• Data shown:
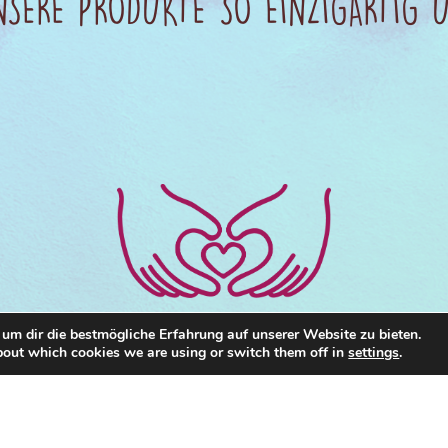
SERE PRODUKTE SO EINZIGARTIG
um dir die bestmögliche Erfahrung auf unserer Website zu bieten.
bout which cookies we are using or switch them off in
settings
.
Alle Kreationen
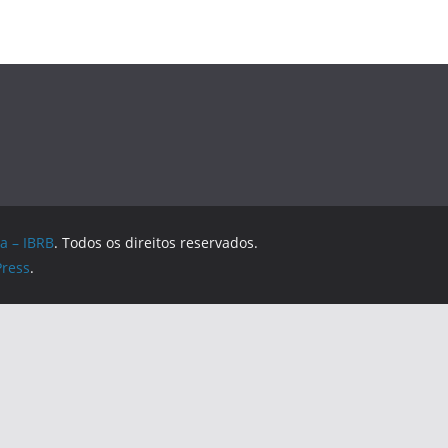
a – IBRB
. Todos os direitos reservados.
ress
.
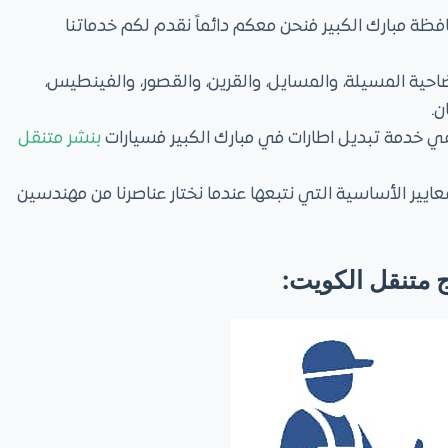
 مبارك الكبير فنحن معكم دائماً نقدم لكم خدماتنا
ضاحية المسيلة، والمسايل، والقرين، والقصور، والفينطيس،
ن.
هي خدمة تبديل اطارات في مبارك الكبير فسيارات
بنشر متنقل
ر الأساسية التي نتبعها عندما نختار عناصرنا من مهندسين
 متنقل الكويت:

• Task instructions: The task calls for every line of the material that contains the string "مبارك".

• Response to the exercise:
 مبارك الكبير فنحن معكم دائماً نقدم لكم خدماتنا
هي خدمة تبديل اطارات في مبارك الكبير فسيارات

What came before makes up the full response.